Records:
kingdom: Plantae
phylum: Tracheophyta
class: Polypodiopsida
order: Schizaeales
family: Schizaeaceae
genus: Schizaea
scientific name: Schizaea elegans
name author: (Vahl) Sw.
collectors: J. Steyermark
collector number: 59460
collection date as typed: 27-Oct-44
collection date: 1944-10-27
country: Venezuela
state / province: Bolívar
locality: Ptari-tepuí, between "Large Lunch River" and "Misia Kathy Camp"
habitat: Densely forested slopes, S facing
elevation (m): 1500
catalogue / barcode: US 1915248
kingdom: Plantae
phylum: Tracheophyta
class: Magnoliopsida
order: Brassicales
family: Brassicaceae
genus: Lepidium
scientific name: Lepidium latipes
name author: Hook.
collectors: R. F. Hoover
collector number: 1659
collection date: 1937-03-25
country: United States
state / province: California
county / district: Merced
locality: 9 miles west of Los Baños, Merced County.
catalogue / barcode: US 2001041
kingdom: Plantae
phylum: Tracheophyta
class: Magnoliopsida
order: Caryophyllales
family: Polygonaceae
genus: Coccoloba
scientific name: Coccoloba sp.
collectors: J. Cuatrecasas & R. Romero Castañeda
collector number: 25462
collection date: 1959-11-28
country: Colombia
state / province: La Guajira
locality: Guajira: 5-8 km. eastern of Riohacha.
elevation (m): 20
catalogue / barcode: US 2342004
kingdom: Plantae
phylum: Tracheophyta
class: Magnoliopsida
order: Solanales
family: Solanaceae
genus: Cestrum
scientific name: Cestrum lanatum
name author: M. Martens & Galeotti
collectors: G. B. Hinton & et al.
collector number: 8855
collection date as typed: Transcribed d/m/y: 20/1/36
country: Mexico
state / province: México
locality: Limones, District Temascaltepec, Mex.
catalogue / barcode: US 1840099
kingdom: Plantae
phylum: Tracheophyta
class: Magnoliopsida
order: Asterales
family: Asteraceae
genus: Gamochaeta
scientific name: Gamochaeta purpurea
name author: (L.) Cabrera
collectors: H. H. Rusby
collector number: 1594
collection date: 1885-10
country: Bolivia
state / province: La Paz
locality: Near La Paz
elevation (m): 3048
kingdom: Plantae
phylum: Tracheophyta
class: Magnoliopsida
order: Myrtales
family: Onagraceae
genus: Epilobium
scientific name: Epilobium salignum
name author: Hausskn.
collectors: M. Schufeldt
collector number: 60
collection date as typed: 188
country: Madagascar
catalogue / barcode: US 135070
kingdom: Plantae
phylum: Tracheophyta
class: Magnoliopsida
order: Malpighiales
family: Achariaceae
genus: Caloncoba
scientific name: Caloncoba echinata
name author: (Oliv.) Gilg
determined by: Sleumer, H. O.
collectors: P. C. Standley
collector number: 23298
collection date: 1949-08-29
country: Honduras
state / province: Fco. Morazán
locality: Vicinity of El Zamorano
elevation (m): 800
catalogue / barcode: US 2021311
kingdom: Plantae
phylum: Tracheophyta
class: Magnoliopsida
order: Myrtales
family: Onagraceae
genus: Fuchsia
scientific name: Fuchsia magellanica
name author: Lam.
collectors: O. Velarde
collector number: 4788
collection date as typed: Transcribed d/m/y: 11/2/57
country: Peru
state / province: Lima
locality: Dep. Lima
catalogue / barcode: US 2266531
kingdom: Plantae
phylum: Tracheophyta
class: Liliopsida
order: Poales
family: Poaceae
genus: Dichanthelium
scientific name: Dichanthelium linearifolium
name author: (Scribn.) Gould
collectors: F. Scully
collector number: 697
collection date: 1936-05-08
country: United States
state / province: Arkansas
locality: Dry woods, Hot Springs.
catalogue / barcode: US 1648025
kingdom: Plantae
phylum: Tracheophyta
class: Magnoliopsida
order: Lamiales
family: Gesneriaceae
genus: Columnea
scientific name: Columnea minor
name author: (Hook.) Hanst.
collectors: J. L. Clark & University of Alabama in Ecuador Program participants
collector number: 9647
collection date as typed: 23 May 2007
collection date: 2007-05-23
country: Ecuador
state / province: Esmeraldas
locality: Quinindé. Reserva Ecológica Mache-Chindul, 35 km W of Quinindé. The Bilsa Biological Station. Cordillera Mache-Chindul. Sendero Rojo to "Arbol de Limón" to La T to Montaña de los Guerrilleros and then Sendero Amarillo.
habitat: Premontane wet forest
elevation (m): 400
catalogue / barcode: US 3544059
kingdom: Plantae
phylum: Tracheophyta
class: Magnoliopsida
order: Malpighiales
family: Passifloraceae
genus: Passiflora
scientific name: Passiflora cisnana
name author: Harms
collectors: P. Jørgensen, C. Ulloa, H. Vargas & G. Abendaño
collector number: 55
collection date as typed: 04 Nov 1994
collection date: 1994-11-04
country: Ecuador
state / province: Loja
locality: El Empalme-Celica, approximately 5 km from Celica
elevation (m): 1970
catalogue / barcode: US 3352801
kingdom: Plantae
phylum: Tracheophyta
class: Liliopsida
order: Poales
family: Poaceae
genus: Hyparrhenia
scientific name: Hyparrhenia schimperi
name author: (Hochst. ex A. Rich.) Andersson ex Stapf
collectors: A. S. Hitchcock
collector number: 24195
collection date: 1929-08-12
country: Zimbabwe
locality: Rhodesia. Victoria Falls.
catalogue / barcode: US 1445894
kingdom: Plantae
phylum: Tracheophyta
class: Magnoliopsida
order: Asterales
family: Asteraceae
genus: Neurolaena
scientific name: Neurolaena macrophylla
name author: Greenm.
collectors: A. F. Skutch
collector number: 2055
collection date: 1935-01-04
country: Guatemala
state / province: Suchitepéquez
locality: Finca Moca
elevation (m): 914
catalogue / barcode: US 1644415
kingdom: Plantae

Given problem:
Recast every row above as a two-column CSV with the headers field and value, one line per row. Put the field name and its value each in a quoted field, and turn any line breaks into spaces.

Finished answer:
field,value
"kingdom:","Plantae"
"phylum:","Tracheophyta"
"class:","Polypodiopsida"
"order:","Schizaeales"
"family:","Schizaeaceae"
"genus:","Schizaea"
"scientific name:","Schizaea elegans"
"name author:","(Vahl) Sw."
"collectors:","J. Steyermark"
"collector number:","59460"
"collection date as typed:","27-Oct-44"
"collection date:","1944-10-27"
"country:","Venezuela"
"state / province:","Bolívar"
"locality:","Ptari-tepuí, between ""Large Lunch River"" and ""Misia Kathy Camp"""
"habitat:","Densely forested slopes, S facing"
"elevation (m):","1500"
"catalogue / barcode:","US 1915248"
"kingdom:","Plantae"
"phylum:","Tracheophyta"
"class:","Magnoliopsida"
"order:","Brassicales"
"family:","Brassicaceae"
"genus:","Lepidium"
"scientific name:","Lepidium latipes"
"name author:","Hook."
"collectors:","R. F. Hoover"
"collector number:","1659"
"collection date:","1937-03-25"
"country:","United States"
"state / province:","California"
"county / district:","Merced"
"locality:","9 miles west of Los Baños, Merced County."
"catalogue / barcode:","US 2001041"
"kingdom:","Plantae"
"phylum:","Tracheophyta"
"class:","Magnoliopsida"
"order:","Caryophyllales"
"family:","Polygonaceae"
"genus:","Coccoloba"
"scientific name:","Coccoloba sp."
"collectors:","J. Cuatrecasas & R. Romero Castañeda"
"collector number:","25462"
"collection date:","1959-11-28"
"country:","Colombia"
"state / province:","La Guajira"
"locality:","Guajira: 5-8 km. eastern of Riohacha."
"elevation (m):","20"
"catalogue / barcode:","US 2342004"
"kingdom:","Plantae"
"phylum:","Tracheophyta"
"class:","Magnoliopsida"
"order:","Solanales"
"family:","Solanaceae"
"genus:","Cestrum"
"scientific name:","Cestrum lanatum"
"name author:","M. Martens & Galeotti"
"collectors:","G. B. Hinton & et al."
"collector number:","8855"
"collection date as typed:","Transcribed d/m/y: 20/1/36"
"country:","Mexico"
"state / province:","México"
"locality:","Limones, District Temascaltepec, Mex."
"catalogue / barcode:","US 1840099"
"kingdom:","Plantae"
"phylum:","Tracheophyta"
"class:","Magnoliopsida"
"order:","Asterales"
"family:","Asteraceae"
"genus:","Gamochaeta"
"scientific name:","Gamochaeta purpurea"
"name author:","(L.) Cabrera"
"collectors:","H. H. Rusby"
"collector number:","1594"
"collection date:","1885-10"
"country:","Bolivia"
"state / province:","La Paz"
"locality:","Near La Paz"
"elevation (m):","3048"
"kingdom:","Plantae"
"phylum:","Tracheophyta"
"class:","Magnoliopsida"
"order:","Myrtales"
"family:","Onagraceae"
"genus:","Epilobium"
"scientific name:","Epilobium salignum"
"name author:","Hausskn."
"collectors:","M. Schufeldt"
"collector number:","60"
"collection date as typed:","188"
"country:","Madagascar"
"catalogue / barcode:","US 135070"
"kingdom:","Plantae"
"phylum:","Tracheophyta"
"class:","Magnoliopsida"
"order:","Malpighiales"
"family:","Achariaceae"
"genus:","Caloncoba"
"scientific name:","Caloncoba echinata"
"name author:","(Oliv.) Gilg"
"determined by:","Sleumer, H. O."
"collectors:","P. C. Standley"
"collector number:","23298"
"collection date:","1949-08-29"
"country:","Honduras"
"state / province:","Fco. Morazán"
"locality:","Vicinity of El Zamorano"
"elevation (m):","800"
"catalogue / barcode:","US 2021311"
"kingdom:","Plantae"
"phylum:","Tracheophyta"
"class:","Magnoliopsida"
"order:","Myrtales"
"family:","Onagraceae"
"genus:","Fuchsia"
"scientific name:","Fuchsia magellanica"
"name author:","Lam."
"collectors:","O. Velarde"
"collector number:","4788"
"collection date as typed:","Transcribed d/m/y: 11/2/57"
"country:","Peru"
"state / province:","Lima"
"locality:","Dep. Lima"
"catalogue / barcode:","US 2266531"
"kingdom:","Plantae"
"phylum:","Tracheophyta"
"class:","Liliopsida"
"order:","Poales"
"family:","Poaceae"
"genus:","Dichanthelium"
"scientific name:","Dichanthelium linearifolium"
"name author:","(Scribn.) Gould"
"collectors:","F. Scully"
"collector number:","697"
"collection date:","1936-05-08"
"country:","United States"
"state / province:","Arkansas"
"locality:","Dry woods, Hot Springs."
"catalogue / barcode:","US 1648025"
"kingdom:","Plantae"
"phylum:","Tracheophyta"
"class:","Magnoliopsida"
"order:","Lamiales"
"family:","Gesneriaceae"
"genus:","Columnea"
"scientific name:","Columnea minor"
"name author:","(Hook.) Hanst."
"collectors:","J. L. Clark & University of Alabama in Ecuador Program participants"
"collector number:","9647"
"collection date as typed:","23 May 2007"
"collection date:","2007-05-23"
"country:","Ecuador"
"state / province:","Esmeraldas"
"locality:","Quinindé. Reserva Ecológica Mache-Chindul, 35 km W of Quinindé. The Bilsa Biological Station. Cordillera Mache-Chindul. Sendero Rojo to ""Arbol de Limón"" to La T to Montaña de los Guerrilleros and then Sendero Amarillo."
"habitat:","Premontane wet forest"
"elevation (m):","400"
"catalogue / barcode:","US 3544059"
"kingdom:","Plantae"
"phylum:","Tracheophyta"
"class:","Magnoliopsida"
"order:","Malpighiales"
"family:","Passifloraceae"
"genus:","Passiflora"
"scientific name:","Passiflora cisnana"
"name author:","Harms"
"collectors:","P. Jørgensen, C. Ulloa, H. Vargas & G. Abendaño"
"collector number:","55"
"collection date as typed:","04 Nov 1994"
"collection date:","1994-11-04"
"country:","Ecuador"
"state / province:","Loja"
"locality:","El Empalme-Celica, approximately 5 km from Celica"
"elevation (m):","1970"
"catalogue / barcode:","US 3352801"
"kingdom:","Plantae"
"phylum:","Tracheophyta"
"class:","Liliopsida"
"order:","Poales"
"family:","Poaceae"
"genus:","Hyparrhenia"
"scientific name:","Hyparrhenia schimperi"
"name author:","(Hochst. ex A. Rich.) Andersson ex Stapf"
"collectors:","A. S. Hitchcock"
"collector number:","24195"
"collection date:","1929-08-12"
"country:","Zimbabwe"
"locality:","Rhodesia. Victoria Falls."
"catalogue / barcode:","US 1445894"
"kingdom:","Plantae"
"phylum:","Tracheophyta"
"class:","Magnoliopsida"
"order:","Asterales"
"family:","Asteraceae"
"genus:","Neurolaena"
"scientific name:","Neurolaena macrophylla"
"name author:","Greenm."
"collectors:","A. F. Skutch"
"collector number:","2055"
"collection date:","1935-01-04"
"country:","Guatemala"
"state / province:","Suchitepéquez"
"locality:","Finca Moca"
"elevation (m):","914"
"catalogue / barcode:","US 1644415"
"kingdom:","Plantae"